How to Help
Denial is often a hallmark of substance use disorder. No one wants to admit they or a loved one has this disease.
But many won’t get help unless a friend or loved one steps in to share concerns about their drinking or drug use. Most people entering treatment say the influence of a close friend or family member made a lifesaving difference.
Having that talk can be one of the hardest things you’ll do. It’s not always easy to find the words or know how to approach it.
You don’t have to wait for someone to “hit rock bottom” to act. Here are some steps you can take:
- Stop all “cover ups”. Family members often make excuses or try to protect the person from the effects of his or her use. It’s important to stop covering up so that he or she experiences the full consequences.
- Time your talk. The best time to talk is shortly after an alcohol or drug-related problem has occurred, like a serious family argument or an accident. Choose a time when he or she is sober, you are both fairly calm and you can talk in private.
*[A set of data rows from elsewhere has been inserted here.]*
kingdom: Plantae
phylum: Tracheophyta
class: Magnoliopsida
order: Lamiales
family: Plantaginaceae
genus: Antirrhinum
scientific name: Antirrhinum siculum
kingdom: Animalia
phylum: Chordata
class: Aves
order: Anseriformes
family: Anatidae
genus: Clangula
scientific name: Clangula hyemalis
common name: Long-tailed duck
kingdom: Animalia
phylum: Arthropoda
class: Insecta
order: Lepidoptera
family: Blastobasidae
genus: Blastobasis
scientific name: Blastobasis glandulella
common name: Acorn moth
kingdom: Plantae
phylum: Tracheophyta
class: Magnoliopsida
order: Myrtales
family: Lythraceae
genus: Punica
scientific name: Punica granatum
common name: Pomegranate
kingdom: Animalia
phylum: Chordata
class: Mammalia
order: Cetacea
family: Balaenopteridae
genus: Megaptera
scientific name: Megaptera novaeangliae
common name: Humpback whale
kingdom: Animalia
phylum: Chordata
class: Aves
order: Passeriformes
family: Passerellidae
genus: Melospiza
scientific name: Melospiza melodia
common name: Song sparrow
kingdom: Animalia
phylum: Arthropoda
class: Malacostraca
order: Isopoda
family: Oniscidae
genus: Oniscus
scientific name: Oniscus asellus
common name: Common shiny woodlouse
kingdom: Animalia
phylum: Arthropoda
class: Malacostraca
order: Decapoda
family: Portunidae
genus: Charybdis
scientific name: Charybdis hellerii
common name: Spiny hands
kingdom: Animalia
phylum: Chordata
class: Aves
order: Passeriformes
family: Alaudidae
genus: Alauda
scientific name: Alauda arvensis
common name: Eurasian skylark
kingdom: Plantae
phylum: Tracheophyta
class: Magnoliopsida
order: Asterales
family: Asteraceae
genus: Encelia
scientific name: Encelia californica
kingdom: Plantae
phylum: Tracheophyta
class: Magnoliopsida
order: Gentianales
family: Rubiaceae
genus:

- Be specific. Tell the family member you’re worried. Use examples of the ways in which the use has caused problems.
- State the results. Explain what you will do if he or she doesn’t get help – not to punish, but to protect yourself from his or her problems. Don’t make any threats you are not prepared to carry out.
- Get help. Gather information in advance about treatment options and recovery services in your community. If the person is willing to get help, call immediately for an appointment. Offer to go with the loved one on the first visit.
- Call on a friend. If the loved one still refuses to get help, ask a friend to talk with him or her using these same steps. A person in recovery may be more persuasive, but anyone who is caring and non-judgmental may help.
- Find strength in numbers. With the help of a healthcare professional, some families join other relatives or friends in a formal intervention. This should only be tried under the guidance of an experienced professional.
- Get support. It’s important to remember that you are not alone. There are support groups in many communities that regularly hold meetings. These include Al-Anon, for family members and Alateen, for children of alcoholics.